Some years ago I was invited to preach at a Good Friday service. The text was from John’s Gospel and I focused on death. Somewhat annoyed, one member of the congregation took me to task after the service and asked, “Why didn’t you preach about resurrection?”
In response, I pointed out that there were two reasons. “One is purely prudential. If you steal the rector’s Easter thunder on Good Friday, he will never ask you to preach again, but the other reason,” I pointed out, “is spiritual and theological. We are meant to sit with death on this day. That’s the spiritual discipline of Good Friday, and Easter is not a sequel to the loss of this day. It’s a reversal of death’s hold on us.”
That said, I understood the man’s frustration. We don’t like death very much. For that matter (truth be told), I don’t like death very much. And we bend every effort to do an end run around its emotional toll. Some Christians will argue that if you are genuinely spiritual, you will be unmoved by it—even happy in the face of death. And some of the more therapeutically oriented will argue that acclimating to its burden is part of a “process” that ends somehow with “closure.”
The latter is emotional nonsense. The former is spiritual nonsense.
Of the therapeutic end-run around death the questions have to be asked, What does it mean to get over, process, or find closure about losing someone dear to you? How do you transcend the loss of a mother or father who nurtured you and deeply shaped the world you inhabit? What does it mean to “get over” losing someone with whom you lived intimately—physically, emotionally, and spiritually?
To be sure, it is necessary to “relearn the world,” as one writer puts it, but such losses are folded into life, they are not shed like old clothes. I suspect that the only people who process, “get over,” and “find closure” around such losses are typically people who are emotionally damaged and narcissistic—people who (sadly) lack the capacity to connect deeply with other people in the first place. Like the man who on learning his wife had died complained at her funeral, “Who is going to take care of me now?”
The spiritual end run is equally problematic. The hope of resurrection does not erase the reality of death or the toll it takes. Good Friday will come again next year. Some who have lost those they love this year will lose still others in the year to come. Some of those whom have been spared this year will not be so fortunate in the year to come.

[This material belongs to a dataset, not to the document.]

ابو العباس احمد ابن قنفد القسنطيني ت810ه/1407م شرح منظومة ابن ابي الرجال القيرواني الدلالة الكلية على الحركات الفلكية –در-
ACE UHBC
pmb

Is the measure of how deeply we believe the Easter message the extent to which we are unmoved by death? No. Paul doesn’t say, “Thanks to the resurrection, we don’t grieve.” He says, “Thanks to the resurrection we don’t grieve as others do.”
So, maybe this year it’s time to remember the promise of “Easter grief”—
1. an approach to grieving that is honest about the toll that death takes
2. the kind of grieving that acknowledges that death happens, but isn’t final
3. the kind of grieving that is clear-eyed about the way in which death robs us of a loved one’s companionship, but also affirms that death can never rob us of their love or them of ours
Perhaps this year it is time to say, as Henri Nouwen did when his mother died, that “if anyone should protest against death it is the religious person, the person who has increasingly come to know God as the God of the living.”
Contrary to the nonsense we are sometimes taught, Easter grief need not be a place of emotional surrender and existential catastrophe. It can be the most honest, whole, and faithful place we can possibly stand—and find hope.
The Reverend Dr. Frederick W. Schmidt, Jr. is Director of Spiritual Formation and Associate Professor of Christian Spirituality at Southern Methodist University, Perkins School of Theology in Dallas, Texas.